What is electromagnetic induction (generator effect) and what affects the induced current?

⭐ Electromagnetic induction (generator effect) happens when:

• A conductor moves in a magnetic field, or

• The magnetic field around a conductor changes

➡ This causes a potential difference (voltage) to be induced across the conductor.

• If the circuit is complete → an induced current flows.

Movement or changing magnetic field → induced p.d. → induced current

📏 Factors affecting induced current / voltage:

• Speed of movement (faster → bigger induced p.d.)

• Strength of magnetic field (stronger → bigger induced p.d.)

• Length of conductor in field (more wire → bigger effect)

• Number of turns in coil (more turns → bigger induced p.d.)

🔄 Direction of induced current:

• Depends on:

  • direction of movement

  • direction of magnetic field

• Can be worked out using Fleming’s right-hand rule (generators)

what’s Lenz’s law

• The induced current creates its own magnetic field

• This field opposes the change that caused it
  (e.g. opposes motion or change in field)

How does an alternator produce AC?

⭐ A coil rotates in a magnetic field (generator effect).

• Uses slip rings

• As the coil rotates, the induced voltage changes direction every half turn

➡ Output = alternating current (AC)

• Voltage graph = wave that goes positive and negative

what is hookes law

applied force is directly proportional to the objects extension up to a limit of proportionality

How does a dynamo produce DC?

⭐ A coil rotates in a magnetic field (generator effect).

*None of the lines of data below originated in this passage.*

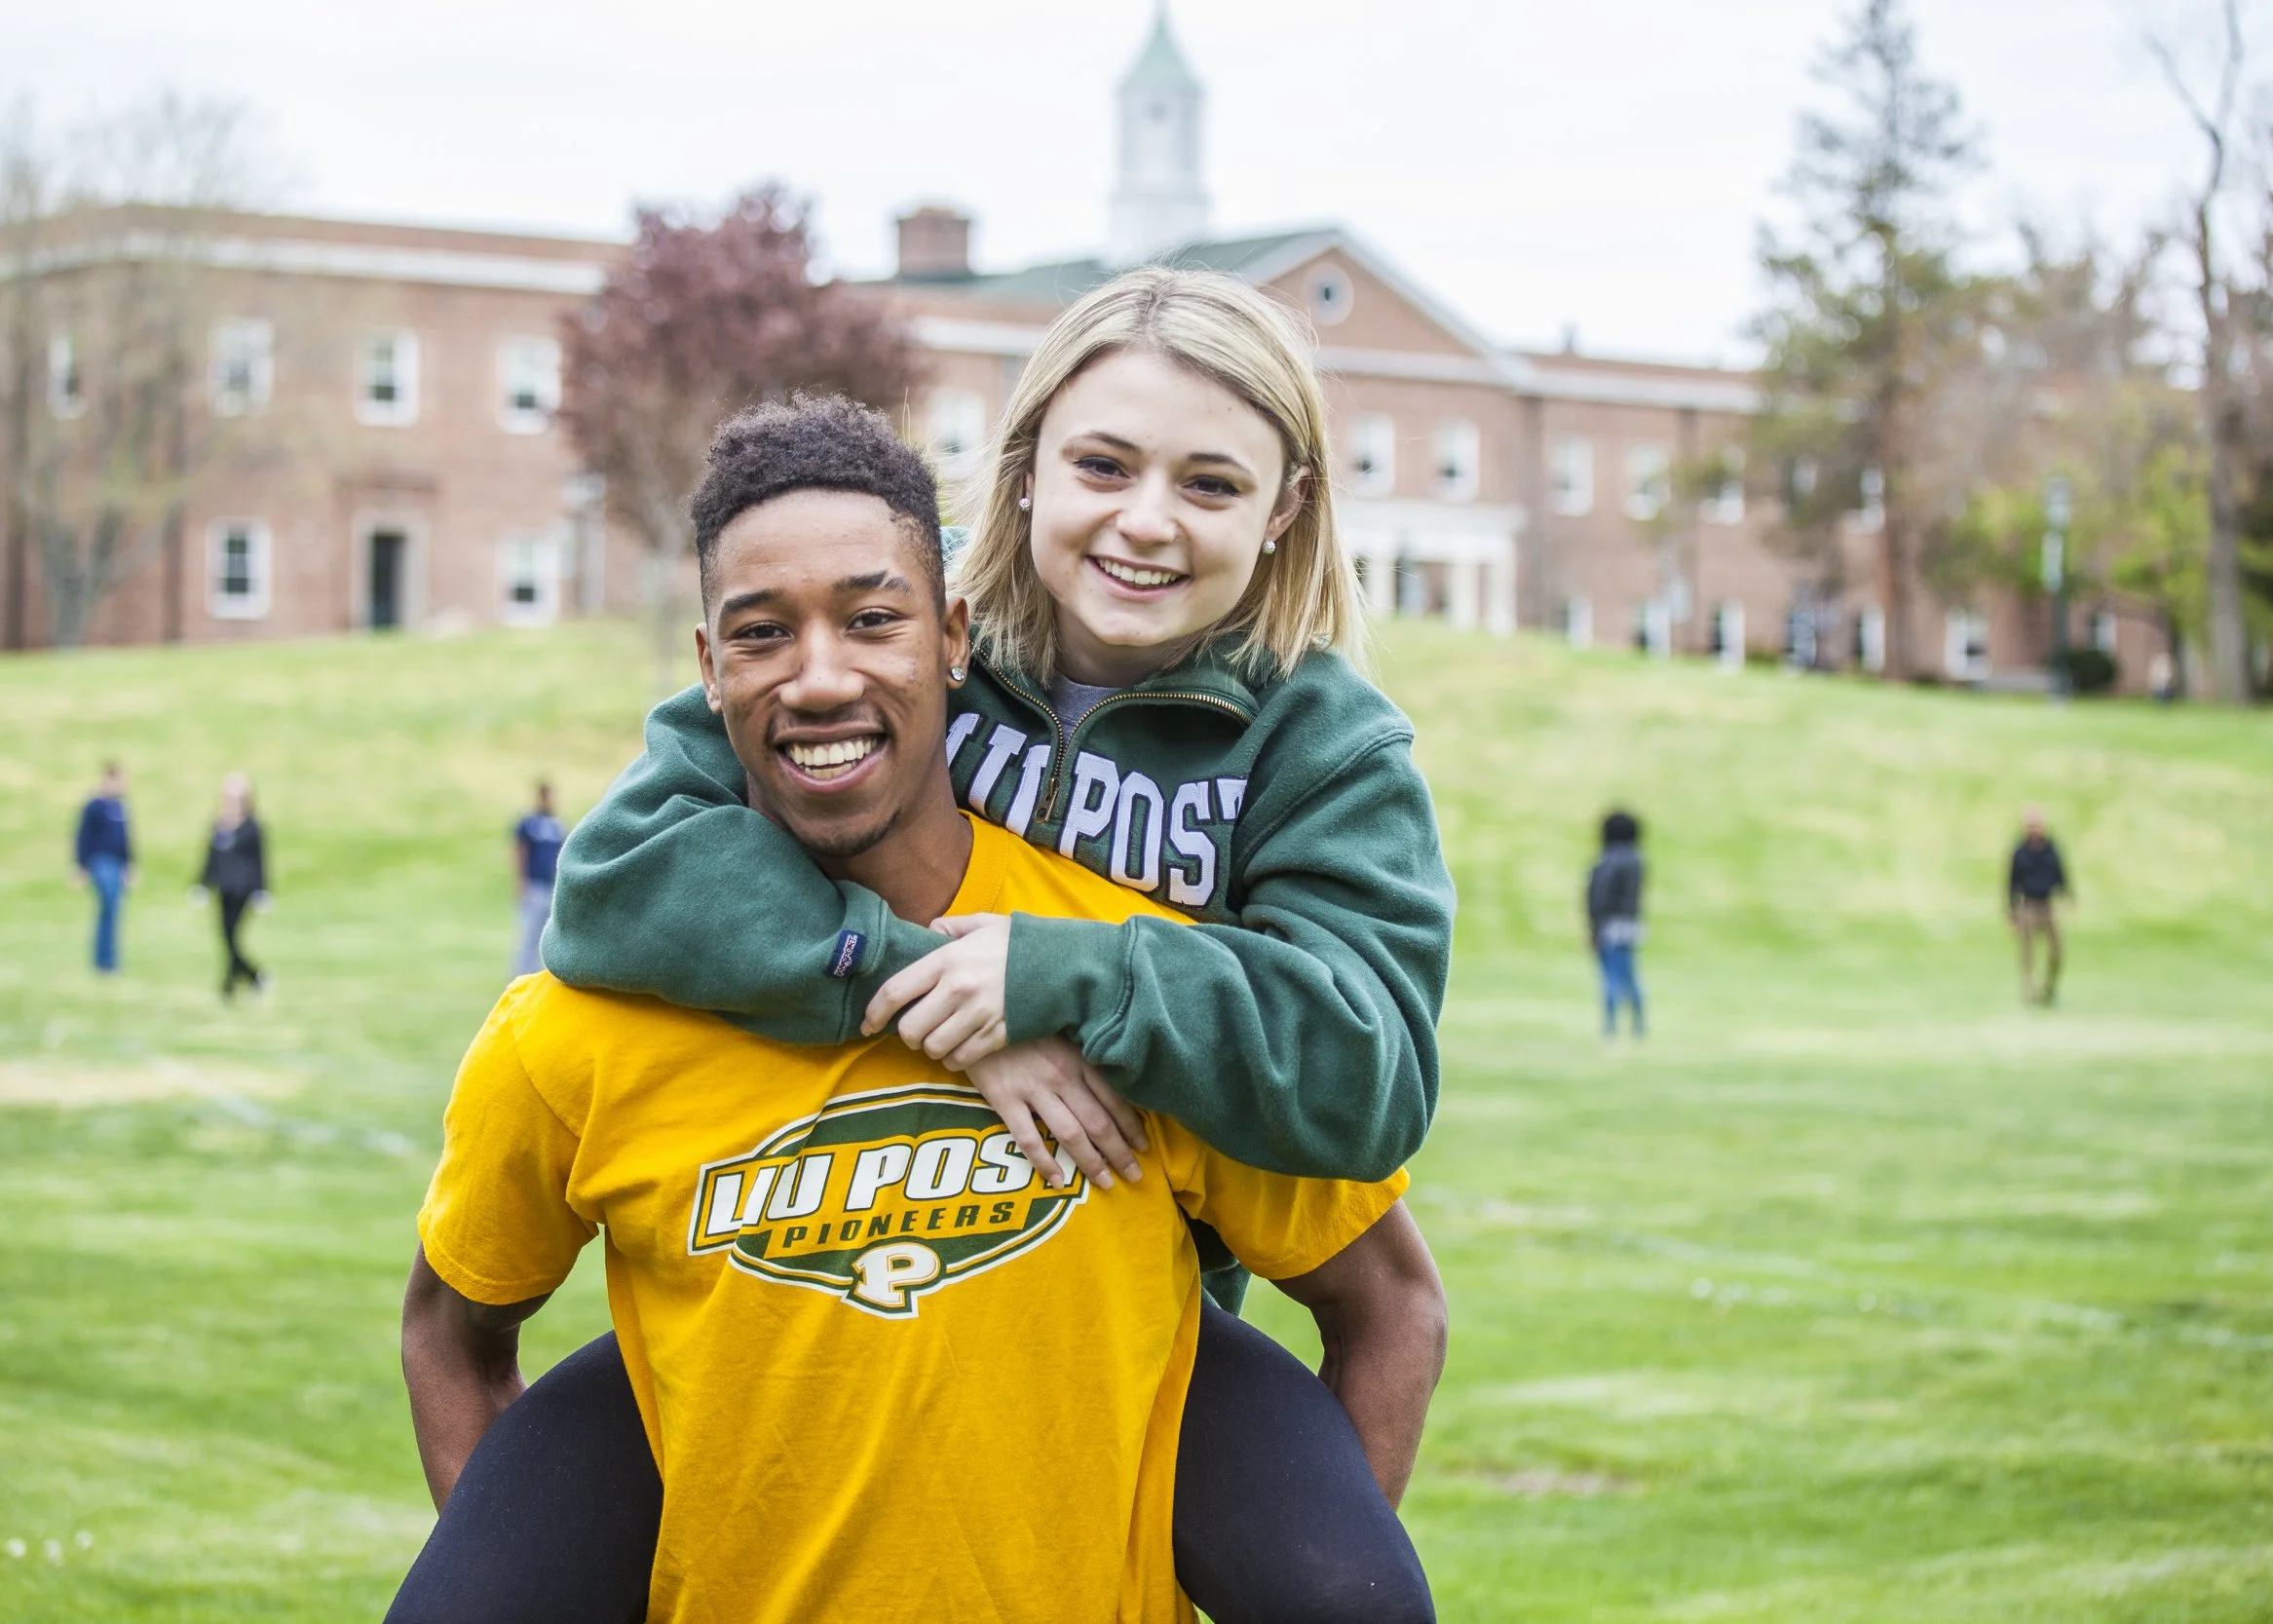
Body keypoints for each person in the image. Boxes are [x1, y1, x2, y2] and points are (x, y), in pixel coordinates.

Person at [390, 397, 1446, 1624]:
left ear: (954, 635)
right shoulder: (579, 1024)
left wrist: (1054, 988)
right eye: (764, 633)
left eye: (873, 617)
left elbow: (1386, 1302)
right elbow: (450, 1334)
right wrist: (914, 992)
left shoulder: (1136, 975)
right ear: (708, 670)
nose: (821, 676)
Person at [193, 772, 270, 1000]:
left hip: (243, 890)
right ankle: (250, 978)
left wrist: (261, 890)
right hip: (223, 889)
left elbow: (260, 861)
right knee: (225, 937)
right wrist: (202, 885)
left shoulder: (252, 827)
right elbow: (210, 858)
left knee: (232, 937)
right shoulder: (219, 825)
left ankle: (234, 984)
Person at [1586, 810, 1646, 1039]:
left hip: (1609, 925)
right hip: (1631, 924)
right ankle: (1638, 1025)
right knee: (1631, 976)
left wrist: (1594, 926)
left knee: (1609, 977)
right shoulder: (1638, 860)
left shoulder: (1608, 861)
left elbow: (1599, 896)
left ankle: (1610, 1027)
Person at [71, 761, 135, 974]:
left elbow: (126, 839)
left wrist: (129, 865)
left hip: (117, 864)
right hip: (100, 862)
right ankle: (102, 961)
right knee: (107, 907)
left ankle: (109, 961)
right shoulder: (95, 806)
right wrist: (81, 866)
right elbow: (83, 836)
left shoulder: (120, 807)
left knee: (113, 912)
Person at [2007, 805, 2071, 1005]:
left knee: (2056, 950)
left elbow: (2061, 872)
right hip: (2028, 905)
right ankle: (2030, 993)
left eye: (2037, 824)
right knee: (2028, 952)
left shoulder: (2051, 848)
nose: (2034, 828)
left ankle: (2049, 990)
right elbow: (2011, 882)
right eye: (2031, 825)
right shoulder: (2020, 851)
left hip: (2048, 905)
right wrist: (2013, 912)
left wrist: (2068, 895)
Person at [510, 782, 564, 978]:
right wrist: (520, 882)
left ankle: (540, 975)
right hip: (534, 885)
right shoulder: (529, 823)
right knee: (529, 934)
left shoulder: (557, 825)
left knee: (546, 934)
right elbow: (519, 852)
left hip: (550, 887)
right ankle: (521, 975)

• Uses a split-ring commutator

• This reverses connections every half turn so current flows in one direction only

➡ Output = direct current (DC)

• Voltage graph = pulsing but always above (or below) zero

What does the voltage–time graph of AC look like?

• Smooth wave pattern

• Alternates between positive and negative values

• Shows current repeatedly changing direction

What does the voltage–time graph of DC from a dynamo look like?

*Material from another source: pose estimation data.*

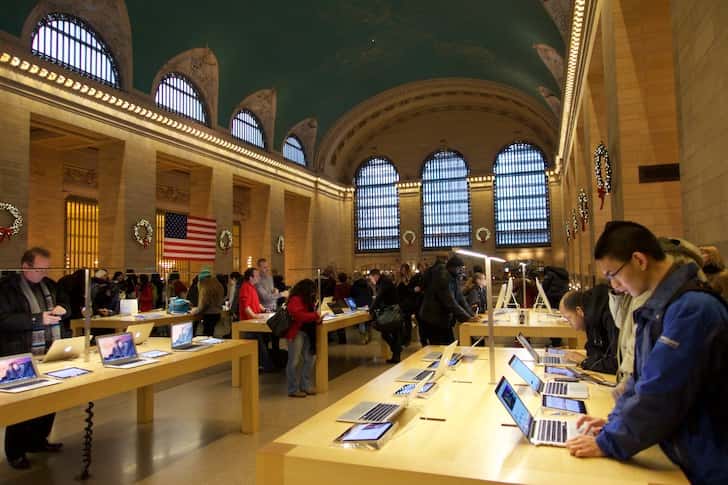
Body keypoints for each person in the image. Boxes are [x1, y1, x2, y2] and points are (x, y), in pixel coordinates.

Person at [565, 221, 728, 484]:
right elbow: (639, 381)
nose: (615, 285)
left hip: (706, 461)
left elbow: (661, 392)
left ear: (639, 260)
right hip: (679, 449)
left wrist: (610, 442)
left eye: (613, 274)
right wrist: (613, 424)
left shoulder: (692, 309)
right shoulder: (657, 308)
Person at [0, 247, 69, 469]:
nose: (43, 273)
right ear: (25, 266)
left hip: (49, 350)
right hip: (19, 351)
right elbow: (3, 320)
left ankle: (38, 440)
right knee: (23, 404)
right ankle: (15, 451)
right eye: (39, 268)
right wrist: (36, 319)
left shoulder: (49, 285)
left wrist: (63, 309)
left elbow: (67, 303)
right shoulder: (7, 289)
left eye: (46, 268)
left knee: (50, 398)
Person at [418, 256, 479, 345]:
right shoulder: (443, 278)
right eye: (460, 268)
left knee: (449, 346)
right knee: (440, 349)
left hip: (442, 320)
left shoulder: (453, 277)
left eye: (463, 268)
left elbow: (460, 298)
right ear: (452, 268)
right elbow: (450, 303)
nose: (462, 271)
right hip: (433, 320)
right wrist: (467, 318)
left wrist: (471, 315)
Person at [558, 285, 619, 374]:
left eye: (569, 318)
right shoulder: (591, 315)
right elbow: (592, 349)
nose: (569, 323)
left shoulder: (606, 315)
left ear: (579, 311)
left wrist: (585, 361)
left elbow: (615, 364)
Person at [285, 279, 321, 397]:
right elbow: (298, 315)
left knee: (310, 358)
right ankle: (293, 389)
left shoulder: (307, 299)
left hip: (307, 331)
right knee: (294, 361)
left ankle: (305, 385)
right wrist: (314, 315)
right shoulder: (295, 299)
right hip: (297, 332)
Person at [239, 267, 275, 371]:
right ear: (251, 277)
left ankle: (265, 365)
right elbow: (246, 306)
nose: (259, 277)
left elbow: (256, 303)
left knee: (261, 344)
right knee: (259, 346)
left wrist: (264, 310)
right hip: (249, 323)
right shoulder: (245, 287)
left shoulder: (252, 287)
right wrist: (255, 316)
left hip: (255, 320)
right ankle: (266, 366)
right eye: (257, 275)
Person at [369, 269, 402, 363]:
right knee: (394, 333)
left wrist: (371, 309)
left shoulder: (384, 282)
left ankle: (396, 351)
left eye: (371, 278)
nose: (371, 280)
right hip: (393, 310)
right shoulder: (384, 281)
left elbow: (379, 297)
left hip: (392, 311)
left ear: (375, 276)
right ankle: (396, 354)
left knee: (382, 328)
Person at [195, 268, 224, 336]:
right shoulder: (218, 285)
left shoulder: (205, 287)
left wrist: (196, 311)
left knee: (207, 335)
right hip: (217, 313)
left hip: (208, 315)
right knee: (212, 334)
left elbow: (204, 303)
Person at [396, 264, 416, 346]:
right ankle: (402, 339)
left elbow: (410, 291)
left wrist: (405, 283)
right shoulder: (399, 279)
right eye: (402, 269)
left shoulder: (410, 279)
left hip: (408, 304)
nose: (403, 271)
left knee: (407, 322)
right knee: (401, 322)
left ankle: (407, 339)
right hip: (400, 303)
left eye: (404, 269)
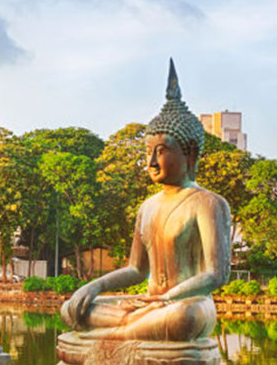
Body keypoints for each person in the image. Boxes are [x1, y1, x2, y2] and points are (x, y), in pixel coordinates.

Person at [61, 60, 231, 341]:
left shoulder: (208, 203)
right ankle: (128, 331)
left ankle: (114, 337)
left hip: (186, 305)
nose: (151, 162)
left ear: (189, 152)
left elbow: (215, 274)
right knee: (72, 309)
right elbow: (136, 269)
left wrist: (168, 299)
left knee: (181, 319)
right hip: (148, 305)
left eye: (161, 151)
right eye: (148, 152)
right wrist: (93, 287)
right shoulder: (147, 207)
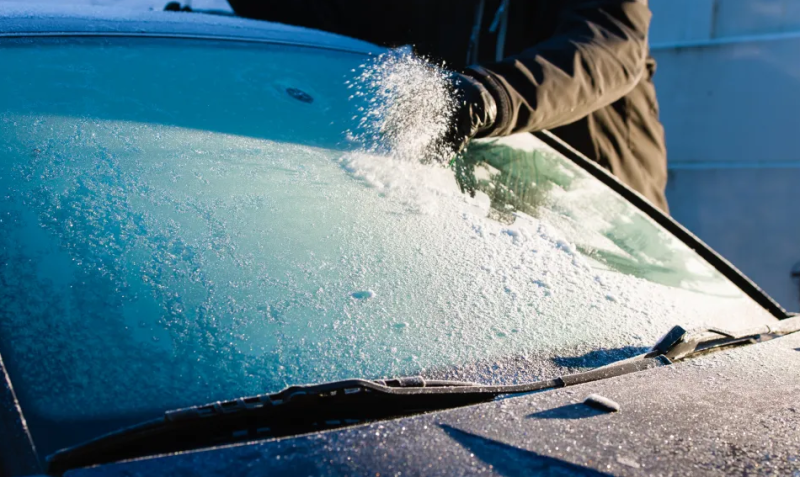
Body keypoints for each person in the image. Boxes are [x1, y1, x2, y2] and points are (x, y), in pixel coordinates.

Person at [227, 0, 669, 212]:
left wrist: (487, 95)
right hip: (500, 216)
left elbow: (611, 47)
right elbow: (335, 15)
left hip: (608, 209)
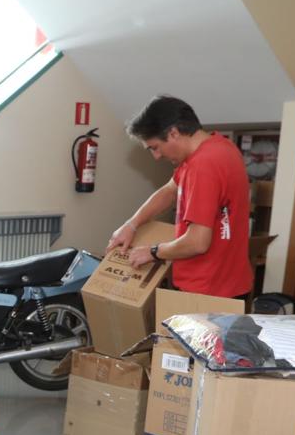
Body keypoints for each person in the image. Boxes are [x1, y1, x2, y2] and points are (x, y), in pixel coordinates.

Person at [108, 95, 253, 299]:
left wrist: (152, 252)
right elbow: (169, 191)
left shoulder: (203, 165)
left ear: (174, 133)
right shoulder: (220, 147)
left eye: (155, 147)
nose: (156, 157)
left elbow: (197, 242)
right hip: (229, 286)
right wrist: (131, 225)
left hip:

• Pulses in one direction only

• Never goes negative

• Still varies in size but does not reverse direction

How does a moving-coil microphone work?

⭐ Sound waves cause a diaphragm to vibrate.

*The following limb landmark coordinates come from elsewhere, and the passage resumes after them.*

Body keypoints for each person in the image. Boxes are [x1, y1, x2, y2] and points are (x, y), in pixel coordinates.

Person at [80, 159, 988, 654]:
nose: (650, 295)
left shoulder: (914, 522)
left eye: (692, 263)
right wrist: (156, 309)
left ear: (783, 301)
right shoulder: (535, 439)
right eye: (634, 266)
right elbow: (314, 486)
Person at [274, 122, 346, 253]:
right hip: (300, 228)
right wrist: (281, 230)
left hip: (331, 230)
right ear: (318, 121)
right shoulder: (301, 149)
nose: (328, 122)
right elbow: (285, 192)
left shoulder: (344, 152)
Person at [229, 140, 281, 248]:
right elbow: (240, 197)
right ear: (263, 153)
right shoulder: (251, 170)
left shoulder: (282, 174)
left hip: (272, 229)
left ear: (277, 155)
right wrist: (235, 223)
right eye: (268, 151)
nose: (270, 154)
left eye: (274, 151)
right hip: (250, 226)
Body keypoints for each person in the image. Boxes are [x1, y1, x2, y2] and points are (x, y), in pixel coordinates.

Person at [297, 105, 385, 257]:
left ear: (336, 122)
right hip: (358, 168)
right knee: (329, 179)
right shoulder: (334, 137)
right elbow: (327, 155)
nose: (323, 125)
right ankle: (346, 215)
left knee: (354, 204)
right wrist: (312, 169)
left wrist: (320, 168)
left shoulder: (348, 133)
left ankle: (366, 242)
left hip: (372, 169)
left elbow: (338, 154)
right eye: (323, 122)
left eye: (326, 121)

• The diaphragm is attached to a coil of wire.

• The coil moves in a magnetic field.

➡ This movement induces a varying potential difference (voltage) (generator effect).

What is the generator effect in a microphone?

⭐ When a coil moves in a magnetic field, a voltage is induced.

• Sound waves make the coil move back and forth.

• This creates a changing electrical signal.

What is sound converted into in a microphone?

⭐ Sound waves (pressure variations in air) are converted into:
➡ Electrical signals (varying current/voltage)

What is a transformer?

⭐ A transformer has:

• A primary coil

• A secondary coil

• Both wrapped around an iron core

➡ Iron is used because it is easily magnetised, helping transfer the magnetic field between coils.

What does a transformer do?

⭐ A transformer uses changing current in the primary coil to induce a voltage in the secondary coil (electromagnetic induction).

➡ It can:

• Increase voltage (step-up)

• Decrease voltage (step-down)

Why do transformers need AC?

⭐ Transformers only work with alternating current because:

• The current must be changing to create a changing magnetic field

• This induces a current in the secondary coil

➡ DC does not work properly in a transformer.